Software Can Recreate 3D Spaces From Random Internet Photos

A new machine learning approach from Google researchers can turn people's tourist photos on the internet into incredibly detailed 3D scenes.
August 10, 2020, 2:09pm
Software Can Recreate 3D Spaces From Random Internet Photos
Screegrab: GitHub/NeRF-W

Google researchers have reconstructed incredibly detailed 3D scenes of famous landmarks around the world using photographs taken from the internet and machine learning. 

On the project’s GitHub page, researchers shared 3D scenes of the Brandenburg Gate in Berlin, Sacré-Cœur in Paris, and the Trevi Fountain in Rome—all created from photographs taken from online sites such as Flickr. The results are impressive 3D renderings in which the view from the camera can be moved and the appearance of the scene changed by different lighting effects.

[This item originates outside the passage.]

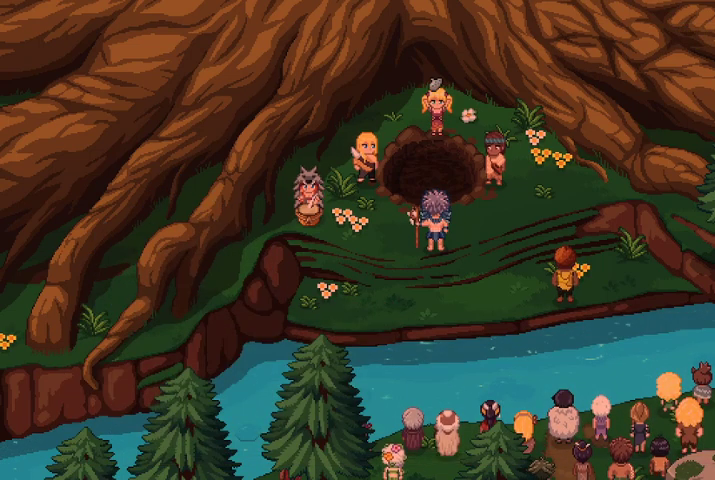
{"buttons": [], "left_stick": "center", "right_stick": "center", "events": []}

The researchers recently shared their methods in a paper titled “NeRF in the Wild: Neural Radiance Fields for Unconstrained Photo Collections” on the arXiv preprint server. The method, which they’ve named NeRF-W, builds upon Neural Radiance Fields (NeRF), which can also be used to reconstruct 3D scenes from a collection of photographs, but may struggle if the photographs are taken outside a controlled setting, according to the paper.

“The Neural Radiance Fields (NeRF) approach implicitly models the radiance field and density of a scene within the weights of a neural network. Direct volume rendering is then used to synthesize new views, demonstrating a heretofore unprecedented level of fidelity on a range of challenging scenes,” the researchers write in their paper. 

“However, NeRF has only been demonstrated to work well in controlled settings: the scene is captured within a short time frame during which lighting effects remain constant, and all content in the scene is static,” the paper reads.

The researchers go on to explain that NeRF can struggle when using images that fall outside these parameters—for example, a collection of tourist photographs of Trevi Fountain taken by different people and posted to Flickr. This is because of variances caused by the light changing or things like image exposure or post processing. In addition, photographs sourced from the internet often contain moving objects like people or cars.

“Two photographers may stand in the same location and photograph the same landmark, but in the time between those two photographs the world can change significantly: cars and pedestrians may move, construction may begin or end, seasons and weather may change, and the sun may move through the sky,” the paper reads.

The resulting model may then contain ghosting, oversmoothing, and other artifacts. NeRF-W tackles this issue by introducing extensions that soften NeRF’s assumption that things in the world remain static, the authors explain in the paper, leading to a better result. 

The result of using NeRF-W is the type of realistic 3D reconstruction that is often needed for augmented reality and virtual reality applications, created using stuff from around the web.